L'imposition d'une attente de 10 jours entre la demande d'aide médicale à mourir et sa réalisation donne lieu à une guerre d'interprétation sur la juridiction en matière de santé entre le ministre de la Santé, Gaétan Barrette, et la porte-parole péquiste en matière de soins de fin de vie, Véronique Hivon.

Lundi, Mme Hivon a accusé le ministre d'avoir modifié de façon illégale la Loi québécoise sur les soins de fin de vie en imposant ce délai sans avoir soumis cette décision au processus législatif.

La décision a été annoncée dans une lettre datée du 13 juillet aux établissements de santé, signée par le sous-ministre de la Santé, Michel Fontaine, qui disait devoir se conformer à la loi fédérale C-14 adoptée le 17 juin dernier.

«J'estime que la démarche devant laquelle on est, de modifier les critères d'application d'une loi par lettre, ce n'est pas une démarche qui est valide, ce n'est pas une démarche qui est légale», a déclaré Mme Hivon en conférence de presse, lundi à Montréal.

La députée de Joliette croit que ce nouveau délai de 10 jours est une grave atteinte au bien-être des patients.

«Pour quelqu'un pour qui chaque heure est une agonie qui a l'air de durer une semaine, vous en parlerez aux gens; ils vont vous dire que c'est la fin du monde», a-t-elle affirmé.

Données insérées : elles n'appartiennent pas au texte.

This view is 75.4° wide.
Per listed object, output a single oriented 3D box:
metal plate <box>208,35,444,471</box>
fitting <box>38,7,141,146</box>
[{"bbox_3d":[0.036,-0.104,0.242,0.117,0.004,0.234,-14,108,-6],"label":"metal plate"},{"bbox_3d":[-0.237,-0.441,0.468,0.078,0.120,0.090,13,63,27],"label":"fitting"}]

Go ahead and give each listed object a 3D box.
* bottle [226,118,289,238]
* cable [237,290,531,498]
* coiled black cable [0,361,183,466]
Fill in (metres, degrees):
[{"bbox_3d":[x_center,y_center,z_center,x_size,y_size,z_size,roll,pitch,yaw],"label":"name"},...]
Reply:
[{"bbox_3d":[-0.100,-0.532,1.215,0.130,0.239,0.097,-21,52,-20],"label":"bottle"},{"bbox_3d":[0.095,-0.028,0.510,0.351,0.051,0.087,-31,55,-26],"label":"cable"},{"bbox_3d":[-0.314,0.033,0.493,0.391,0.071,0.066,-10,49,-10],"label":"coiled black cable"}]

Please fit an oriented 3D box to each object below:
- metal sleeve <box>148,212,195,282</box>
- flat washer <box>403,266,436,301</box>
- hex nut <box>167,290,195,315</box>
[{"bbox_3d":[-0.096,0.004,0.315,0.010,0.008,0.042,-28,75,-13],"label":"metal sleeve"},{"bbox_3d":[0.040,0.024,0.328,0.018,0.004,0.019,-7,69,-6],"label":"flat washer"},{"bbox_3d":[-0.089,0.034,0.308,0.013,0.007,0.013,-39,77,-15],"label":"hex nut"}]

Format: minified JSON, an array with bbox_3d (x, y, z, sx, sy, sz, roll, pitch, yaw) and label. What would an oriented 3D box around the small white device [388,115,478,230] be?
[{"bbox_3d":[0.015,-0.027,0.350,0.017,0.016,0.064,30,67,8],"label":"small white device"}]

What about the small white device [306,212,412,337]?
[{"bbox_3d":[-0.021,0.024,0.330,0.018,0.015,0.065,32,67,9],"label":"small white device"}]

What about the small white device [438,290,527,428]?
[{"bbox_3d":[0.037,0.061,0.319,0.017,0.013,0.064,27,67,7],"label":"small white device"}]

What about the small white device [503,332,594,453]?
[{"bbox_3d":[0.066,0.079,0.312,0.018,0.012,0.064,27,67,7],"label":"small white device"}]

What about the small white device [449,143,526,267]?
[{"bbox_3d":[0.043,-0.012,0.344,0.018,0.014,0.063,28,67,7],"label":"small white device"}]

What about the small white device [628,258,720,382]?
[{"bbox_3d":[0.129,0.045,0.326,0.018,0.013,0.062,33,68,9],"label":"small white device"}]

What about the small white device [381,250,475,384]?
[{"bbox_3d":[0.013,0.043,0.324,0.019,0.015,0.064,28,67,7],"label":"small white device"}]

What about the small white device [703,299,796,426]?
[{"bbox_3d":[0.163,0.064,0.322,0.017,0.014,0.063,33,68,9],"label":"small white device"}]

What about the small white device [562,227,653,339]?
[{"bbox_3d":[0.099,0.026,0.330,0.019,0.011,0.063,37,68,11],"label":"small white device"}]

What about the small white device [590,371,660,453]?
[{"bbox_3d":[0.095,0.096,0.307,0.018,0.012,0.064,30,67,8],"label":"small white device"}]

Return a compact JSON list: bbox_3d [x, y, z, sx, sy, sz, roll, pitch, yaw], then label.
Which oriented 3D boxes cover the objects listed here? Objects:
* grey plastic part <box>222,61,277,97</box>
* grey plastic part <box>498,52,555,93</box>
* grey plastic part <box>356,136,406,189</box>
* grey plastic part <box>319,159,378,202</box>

Le ministre Barrette, qui était en vacances, n'a pas hésité à reprendre du service pour rejeter catégoriquement cette interprétation, d'abord pour rappeler qu'il s'est opposé et qu'il s'oppose toujours à ce délai de 10 jours, mais qu'il a les mains liées.

«Le 10 jours, c'est une mesure qui pour moi n'a pas de sens. C'est une mesure défensive pour un gouvernement qui voulait ménager la chèvre et le chou électoral, parce que le Canada n'est pas uniforme d'un océan à l'autre sur ce sujet», a affirmé le ministre en entrevue avec La Presse canadienne.

«Je suis contre ce 10 jours, mais aujourd'hui je suis pris avec», a-t-il insisté.

«Mais on n'a pas changé la loi d'aucune manière. Nous avons envoyé une lettre d'information pour aviser les professionnels surtout et les administrations que nous étions dans un nouveau régime qui a été changé par C-14», a-t-il ajouté.

Mme Hivon estime toutefois que cette démarche est une capitulation face à Ottawa.

«Il (Gaétan Barrette) est en train carrément de modifier notre loi, d'abdiquer nos compétences», a-t-elle affirmé.

Elle rappelle que les tribunaux ont déjà statué sur la validité de la loi québécoise et, selon elle, la législation fédérale vise à se conformer à la décision de la Cour suprême qui permet l'aide médicale à mourir, mais les modalités proposées par Ottawa ne s'appliquent pas au Québec, car les modalités relèvent de la compétence exclusive de la province.

Pour Gaétan Barrette, qui dit s'appuyer sur les recommandations des mêmes avocats que ceux qui ont conseillé la commission coprésidée par Mme Hivon sur les soins de fin de vie, une telle interprétation est complètement erronée.

«Le Code criminel dit que ce n'est plus criminel à la condition que ça se fasse de telle manière. Autrement, c'est criminel. Les deux ne sont pas parallèles; les deux sont liés, soudés, indissociables. De voir Mme Hivon arriver et dire que c'est dissociable, ça dépasse tout entendement juridique», a-t-il soutenu.

Il en a profité pour lui lancer au passage une volée de bois vert partisan.

«Véronique Hivon m'invite à la désobéissance civile. Elle me demande de ne pas respecter le Code criminel et c'est une avocate. C'est une potentielle future première ministre et c'est ça son attitude? Wow. Moi je trouve ça très grave», a laissé tomber le ministre de la Santé.

Il a toutefois noté en cours d'entrevue qu'il s'attend à ce que la loi C-14 soit déclarée inconstitutionnelle à l'issue d'une contestation de la Ligue des libertés civiles de Colombie-Britannique et qu'il pourra, à ce moment, revenir à la charge pour faire évacuer cette contrainte d'une nouvelle version de la législation fédérale.